* **Actions to take**:
A – Answer these questions using the piece about Ian Wallace's art for the railway picture book:
(i) How many double-page spreads are in the book?
(ii) In Panel 13, what color are the men's overalls?
(iii) The railway workers are drawn large compared to whom?
B – Rewrite part of the piece about Ian Wallace's art for the railway picture book, swapping "stunning" for "striking". Begin at the words "Fri, Jan 30th, 2015" and stop after "artist Ian Wallace.".
C – Continue the piece about Ian Wallace's art for the railway picture book from its last sentence.

* **Selected text**:

RAILWAY NOVEL: Visual Art and the Iron Road

Fri, Jan 30th, 2015 10:38:57 am

          The picture-book version of Gordon Lightfoot's CANADIAN RAILROAD TRILOGY contains stunning work by noted Canadian artist Ian Wallace.
          His paintings dominate the book as each of the 24 double-page spreads use just one line from the song.
          The art respects the natural landscape and the people most affected by the railway, the First Nations.  Wallace also pays tribute to railway workers (including the Chinese).
          This is an important book because earlier histories focused on the politicians and financiers of the railway, and used it to celebrate man's "triumph" over a forbidding geography.
          Wallace presents many images of the First Nations, including Salish wood carvings, Woodlands dwellings, prairie teepees, beadwork, and many aboriginal people. It clearly shows that Canada occupies land that belonged to the Native peoples.
         In his Illustrator's Notes, Wallace notes that the railroad's arrival led to "the decimatiopn of a people and a culture."
          As for railway workers, Wallace honors them too. They are drawn large (compared to the puny missionaries). They are strong and sturdy. Panel 9 portrays the men in earth colors; in Panel 13, the men's overalls are the color of the sky. The workers are all human: they need companions, they drink, they sing, and they sleep and dream.

* **Dataset content**:
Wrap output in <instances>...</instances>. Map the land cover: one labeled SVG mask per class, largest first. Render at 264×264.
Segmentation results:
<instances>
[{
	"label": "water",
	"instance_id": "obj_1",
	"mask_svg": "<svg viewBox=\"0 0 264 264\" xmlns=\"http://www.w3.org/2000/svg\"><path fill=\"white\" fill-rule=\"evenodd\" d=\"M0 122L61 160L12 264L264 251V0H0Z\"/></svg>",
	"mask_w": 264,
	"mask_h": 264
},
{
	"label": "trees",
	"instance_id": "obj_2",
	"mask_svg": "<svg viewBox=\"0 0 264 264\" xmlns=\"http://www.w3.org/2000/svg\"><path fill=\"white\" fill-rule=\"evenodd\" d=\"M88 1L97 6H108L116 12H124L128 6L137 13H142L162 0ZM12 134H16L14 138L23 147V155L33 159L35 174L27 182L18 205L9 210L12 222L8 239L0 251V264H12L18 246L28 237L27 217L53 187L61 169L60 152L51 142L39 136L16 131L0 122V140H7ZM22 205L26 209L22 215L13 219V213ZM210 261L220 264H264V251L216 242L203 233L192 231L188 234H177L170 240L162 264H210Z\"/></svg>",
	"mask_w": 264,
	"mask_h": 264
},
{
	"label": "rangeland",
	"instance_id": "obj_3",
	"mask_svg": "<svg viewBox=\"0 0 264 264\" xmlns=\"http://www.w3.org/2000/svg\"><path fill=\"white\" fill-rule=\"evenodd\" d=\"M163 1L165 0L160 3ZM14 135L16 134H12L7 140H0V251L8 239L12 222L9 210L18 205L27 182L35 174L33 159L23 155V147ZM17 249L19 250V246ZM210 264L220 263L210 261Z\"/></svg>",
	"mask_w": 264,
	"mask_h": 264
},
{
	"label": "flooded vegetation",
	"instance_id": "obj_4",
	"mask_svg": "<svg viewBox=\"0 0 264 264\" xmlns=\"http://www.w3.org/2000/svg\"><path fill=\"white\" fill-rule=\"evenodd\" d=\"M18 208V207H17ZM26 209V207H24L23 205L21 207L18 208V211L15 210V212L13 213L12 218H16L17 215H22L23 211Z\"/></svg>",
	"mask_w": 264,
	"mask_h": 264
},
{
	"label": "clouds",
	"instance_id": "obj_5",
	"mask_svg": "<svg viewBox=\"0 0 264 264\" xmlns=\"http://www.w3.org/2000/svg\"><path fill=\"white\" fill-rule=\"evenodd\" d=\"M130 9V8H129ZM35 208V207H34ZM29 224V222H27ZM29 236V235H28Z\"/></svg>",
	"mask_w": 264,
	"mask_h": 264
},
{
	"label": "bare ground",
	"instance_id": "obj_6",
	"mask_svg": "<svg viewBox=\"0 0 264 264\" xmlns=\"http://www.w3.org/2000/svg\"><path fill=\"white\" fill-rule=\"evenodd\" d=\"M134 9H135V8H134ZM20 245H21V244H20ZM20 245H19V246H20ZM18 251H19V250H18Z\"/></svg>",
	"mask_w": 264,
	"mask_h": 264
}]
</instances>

* **Exercise results**:
A –
(i) 24
(ii) The color of the sky
(iii) The puny missionaries

B –
Fri, Jan 30th, 2015 10:38:57 am

          The picture-book version of Gordon Lightfoot's CANADIAN RAILROAD TRILOGY contains striking work by noted Canadian artist Ian Wallace.

C –
         Wallace presents vistas of Canada's mountains, waterfalls, forests, and muskeg. One irony is this: the train is one means by which humans reach the wilderness, but it is also humans who are most destructive of those natural habitats.
          Ian Wallace's paintings appear here courtesy of the publisher House of Anansi Press/Groundwood Books.(www.groundwoodbooks.com)

This impression of a railway spike, actual size, is pressed into the front cover of Gordon Lightfoot's CANADIAN RAILROAD TRILOGY. The book was designed by Michael Solomon
Panel 9: Workers lay down wooden ties using iron spikes. Left, a First Nations worker wears a glove with beads of Aboriginal design.
Thousands of navvies worked on the railroad.